- TEXT EXCERPT

Transformer is our proposed approach^{Footnote 6}. We train our model on both datasets with the hyper-parameter values shown in Table 2.

It is worth pointing out that all those methods identify anomalous trajectories, but only our approach (Transformer) and iBOAT detect anomalous sub-trajectories. We randomly selected 8,200 trajectories from the Recife dataset and 6,800 from Dublin to evaluate the approaches. Based on a data analysis, we defined the maximum number of points as 100 for the Recife dataset and 208 for Dublin.

Evaluation Metrics. We use F1-measure, Precision, Recall, and PR-AUC as evaluation metrics since they are usually applied to evaluate outlier detection methods [1, 13]. To verify whether the F1-measure values of our model are statistically different from the baselines, we execute the Wilcoxon statistical test [15]. The test verifies whether two paired samples (F1-measure values of our solution vs. a baseline) come from the same distribution. Given that, we set the significance level $\alpha =5\%$. In our context, the null hypothesis $h_0$ considers that the median difference between the F1 values of a pair of models is zero. We performed this statistical test on the instances in the test set.

6 Results and Discussion

In this section, we first present the evaluation of the trajectory outlier identification and, subsequently, the region anomaly detection.

Table 3. Results of anomaly trajectory detection on the Dublin dataset.

Full size table

Table 4. Results of anomaly trajectory detection on the Recife dataset.

Full size table

6.1 Trajectory Anomaly Detection

Table 3 presents the results for the trajectory anomaly detection task on the Dublin dataset. Transformer outperforms the baselines in all scenarios and metrics. For example, considering the best results on F1, our approach is at least $17\%$ better than all baselines. To confirm this, Table 6 depicts the p-values for the results of each baseline in comparison to Transformer on the Dublin dataset. All the p-values are smaller than the significance level (0.05), which supports that our Transformer network has, in fact, superior performance than the baselines on this dataset.

Regarding the results on the Recife dataset, presented in Table 4, our method obtains better F1-measure values than STOD and RioBusData, and comparable ones with GMVSAE and iBOAT. The p-values of the hypothesis tests on this dataset for F1-measure, Table 7, confirm this: the p-values of GMVSAE and iBOAT versus Transformer in all scenarios are higher than the significance level of 0.05, meaning there is no statistical difference in terms of F1-measure between our approach and them. Regarding RioBusData and STOD, however, the p-values are lower than 0.05 in two of the three anomaly cases. Looking at precision values, Transformer achieved the best overall results but lower recall than GMVSAE and iBOAT. In practice, better precision can be an advantage since an anomaly detection model can be considered a filter that identifies possibly a few anomalous trajectories in a large set of trajectories. The more precise this filter is, the few false negative anomalies need to be inspected.

- QUESTIONS ON THE MATERIAL
1: Answer these questions from the trajectory anomaly detection text:
(a) How many trajectories were randomly selected from the Recife dataset?
(b) What significance level was set for the Wilcoxon test?
(c) On the Dublin dataset, by at least what margin does the proposed approach beat all baselines on its best F1 results?
2: Carry on the trajectory anomaly detection text from its final sentence, keeping its tone.
The lines after this note are separate material with no connection to the trajectory anomaly detection text.

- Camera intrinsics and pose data
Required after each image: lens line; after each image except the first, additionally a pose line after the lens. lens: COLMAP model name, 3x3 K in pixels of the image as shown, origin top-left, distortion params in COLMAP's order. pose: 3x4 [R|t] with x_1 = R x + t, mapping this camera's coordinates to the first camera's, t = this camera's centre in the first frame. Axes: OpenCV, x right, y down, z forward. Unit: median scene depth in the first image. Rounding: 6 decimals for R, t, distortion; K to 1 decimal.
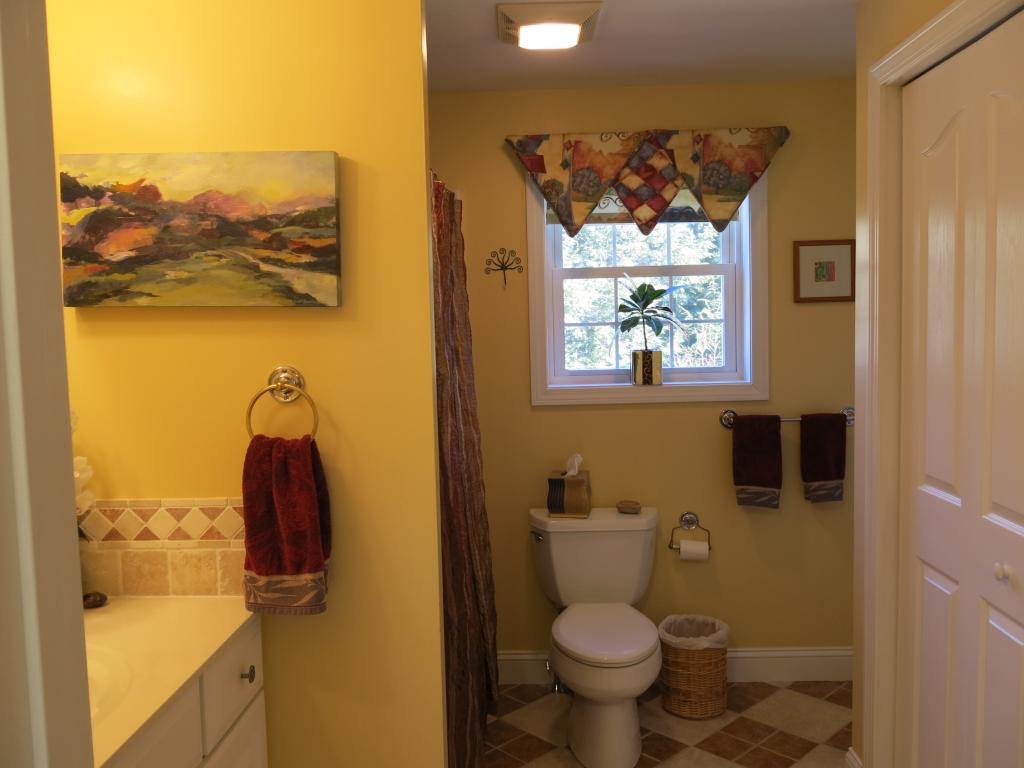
lens RADIAL K [[851.3, 0, 510.2], [0, 851.3, 382.8], [0, 0, 1]] dist [-0.035604, 0.017831]
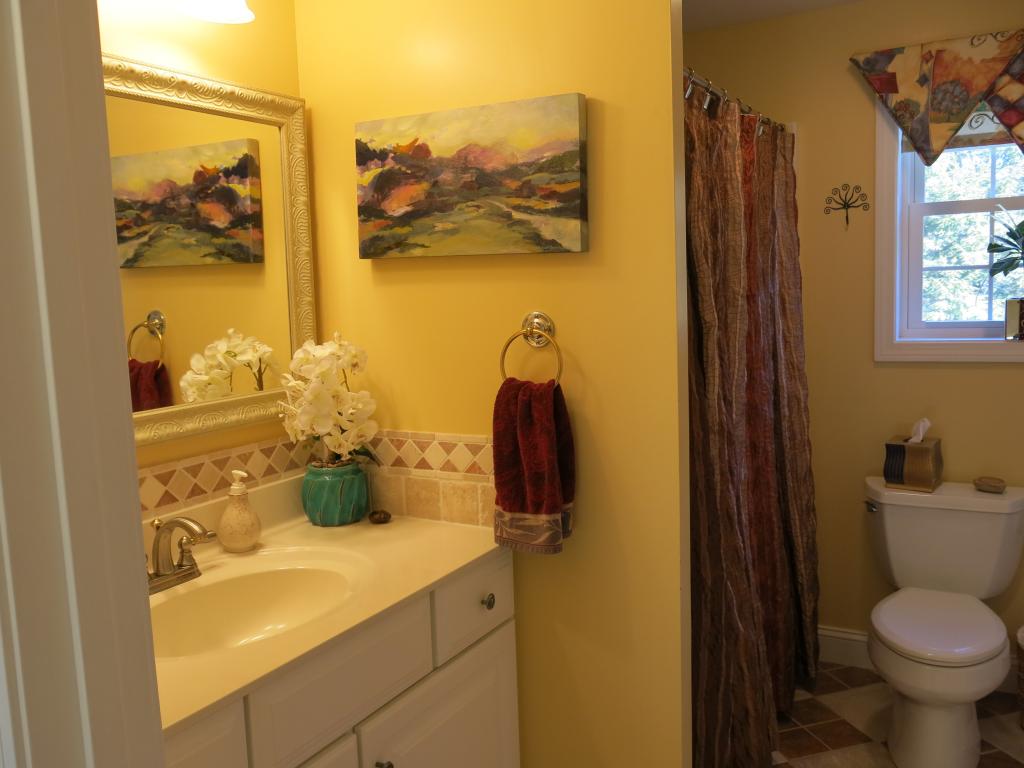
lens RADIAL K [[851.3, 0, 509.8], [0, 851.3, 385.7], [0, 0, 1]] dist [-0.035604, 0.017831]
pose [[0.882620, 0.043198, -0.468097, 0.124683], [-0.015506, 0.997902, 0.062855, 0.003469], [0.469830, -0.048219, 0.881439, 0.049905]]
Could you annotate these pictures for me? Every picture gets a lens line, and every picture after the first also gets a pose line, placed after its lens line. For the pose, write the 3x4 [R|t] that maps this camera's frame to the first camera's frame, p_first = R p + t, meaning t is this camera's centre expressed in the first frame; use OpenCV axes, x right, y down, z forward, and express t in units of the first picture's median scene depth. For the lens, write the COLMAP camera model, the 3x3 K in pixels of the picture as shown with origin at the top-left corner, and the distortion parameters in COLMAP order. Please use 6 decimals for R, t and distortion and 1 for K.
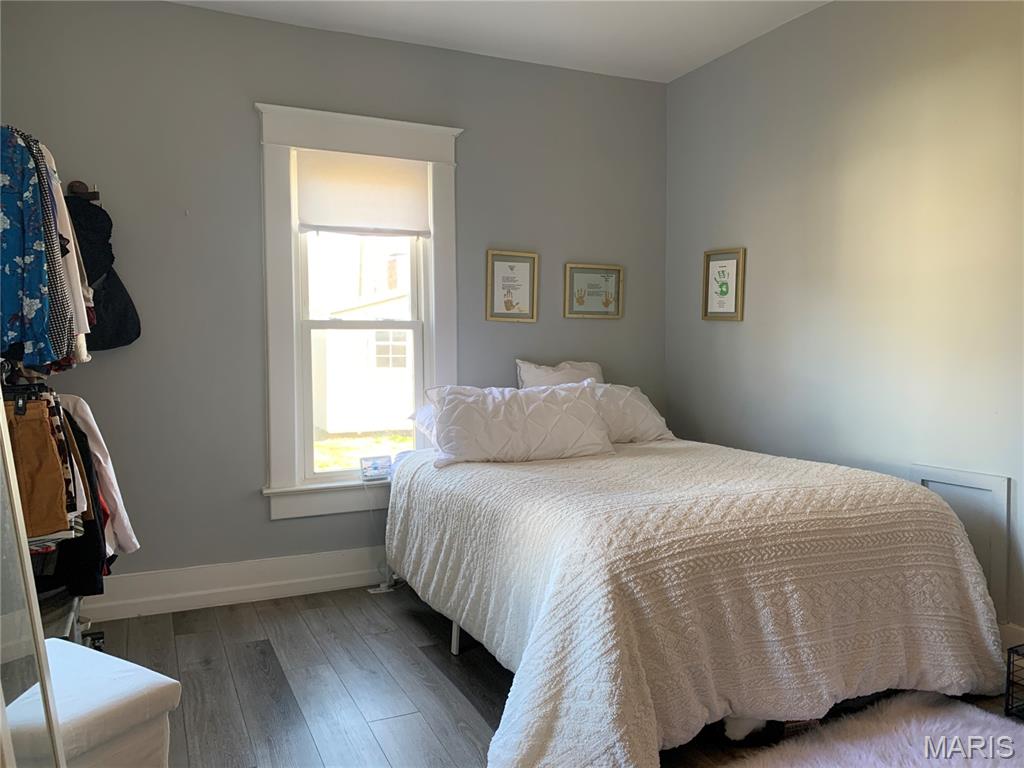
lens RADIAL K [[775.2, 0, 507.8], [0, 775.2, 380.8], [0, 0, 1]] dist [0.069187, -0.123263]
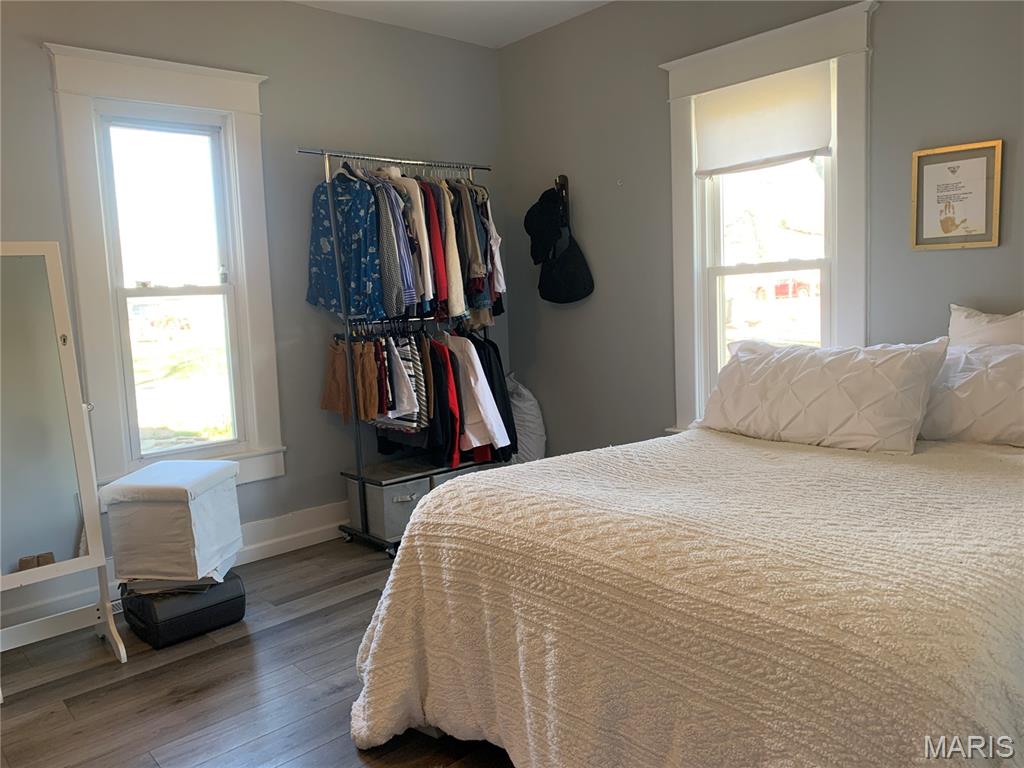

- ANSWERS TO THE EXERCISES
1:
(a) 8,200 trajectories.
(b) 5% (α = 0.05).
(c) At least 17%.

2:
Overall, the methods built to detect anomalies (Transformer, GMVSAE and iBOAT) outperformed in almost all scenarios the ones that try to do this indirectly (STOD and RioBusData), i.e., learning to classify routes instead of anomalies. For example, for $p=0.1$, RioBusData obtained the lowest F1 (0.651) on Dublin and Recife (0.533). However, on the Dublin dataset, STOD shows better F1 results than iBOAT for $p=0.2$ (0.69 vs 0.673 respectively), and for $p=0.3$ obtained the F1 second best value (0.724) only behind Transformer (0.854). We also observed that STOD is more sensible than our method over the percentage outlier variation p. For example, for $p=0.1$, and $p=0.3$, the F1-measure is 0.58 and 0.66 on Recife (difference of 0.8), respectively. In contrast, our method is more stable regarding the outlier level. For instance, for $p=0.1$ and $p=0.3$, the F1-measure is respectively 0.84 and 0.85 on Dublin and 0.66 and 0.67 on Recife, i.e., there is not much difference.

Table 5. Results for the region anomaly detection models.

Full size table

To provide a detailed analysis of the approaches on individual routes, Fig. 2 shows the PR-AUC curves of all methods on both datasets in two different routes, one from each dataset with $p=0.3$. In route 54 from Recife, our approach has the highest area under curve $\approx 0.98$, outperforming both the unsupervised methods (GMVSAE $\approx 0.94$ and iBOAT $\approx 0.77$) and the supervised ones (STOD $\approx 0.54$ and RioBusData $\approx 0.67$). Looking at route 1 from Dublin, we observe that the encoder-decoder methods have almost the perfect curve AUC $\approx 0.99$, i.e., the models can adequately distinguish anomalous trajectories from non-anomalous ones. Conversely, the RioBusData has the worst PR-AUC curve $\approx 0.70$. Finally, we can see that the precision of iBOAT degrades with a recall close to 1.

Table 6. Hypothesis test for F1 on the Dublin dataset.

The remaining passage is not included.